What this task involves: Reproduce exactly the lines below from the one containing "[31,384,124,403] CLDImage ->" through the one containing "[494,217,582,233] CLDVideo ->", including both, and nothing else.

Given records:
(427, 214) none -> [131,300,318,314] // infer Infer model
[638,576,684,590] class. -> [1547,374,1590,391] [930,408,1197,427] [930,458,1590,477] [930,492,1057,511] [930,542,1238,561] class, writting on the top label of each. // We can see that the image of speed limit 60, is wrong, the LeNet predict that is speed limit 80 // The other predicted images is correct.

* * *

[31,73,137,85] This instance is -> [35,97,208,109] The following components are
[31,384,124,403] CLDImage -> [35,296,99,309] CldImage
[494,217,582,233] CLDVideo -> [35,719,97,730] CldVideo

* * *

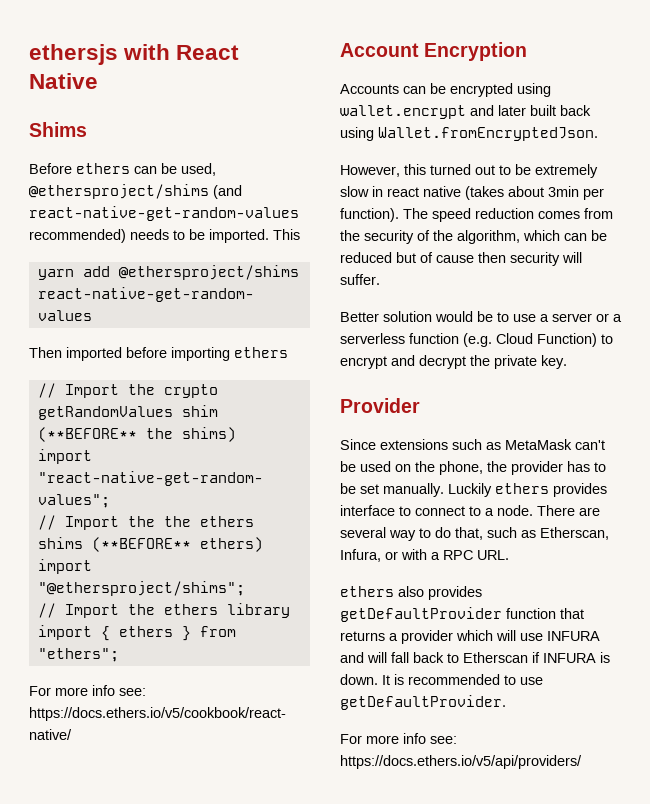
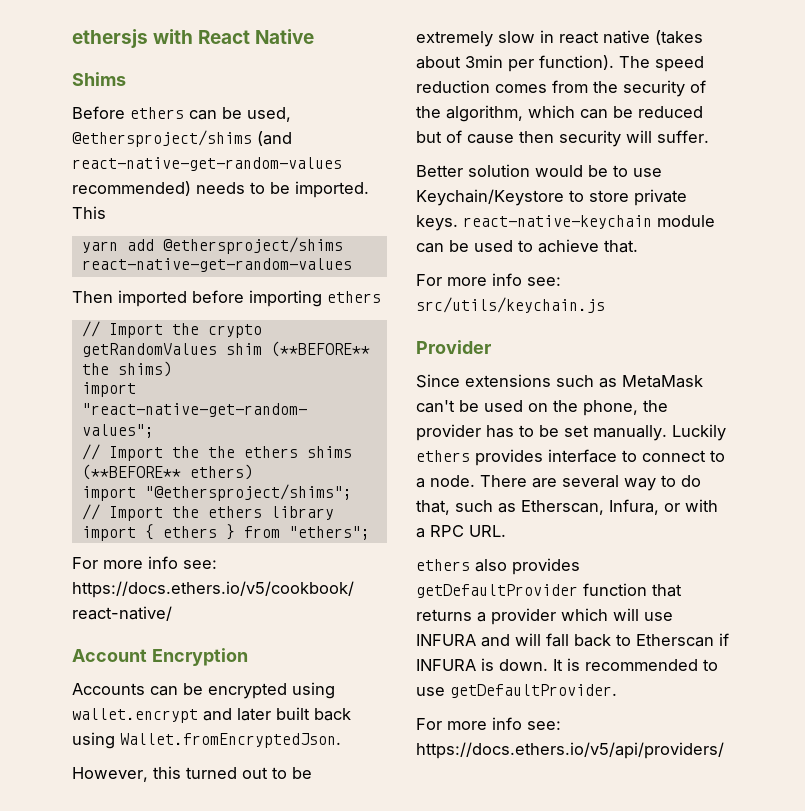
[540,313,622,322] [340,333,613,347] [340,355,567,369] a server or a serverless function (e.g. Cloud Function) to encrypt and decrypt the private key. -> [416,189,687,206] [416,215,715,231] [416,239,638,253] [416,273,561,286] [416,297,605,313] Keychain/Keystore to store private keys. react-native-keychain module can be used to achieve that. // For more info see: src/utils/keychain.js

Solution:
[31,384,124,403] CLDImage -> [35,296,99,309] CldImage
[494,217,582,233] CLDVideo -> [35,719,97,730] CldVideo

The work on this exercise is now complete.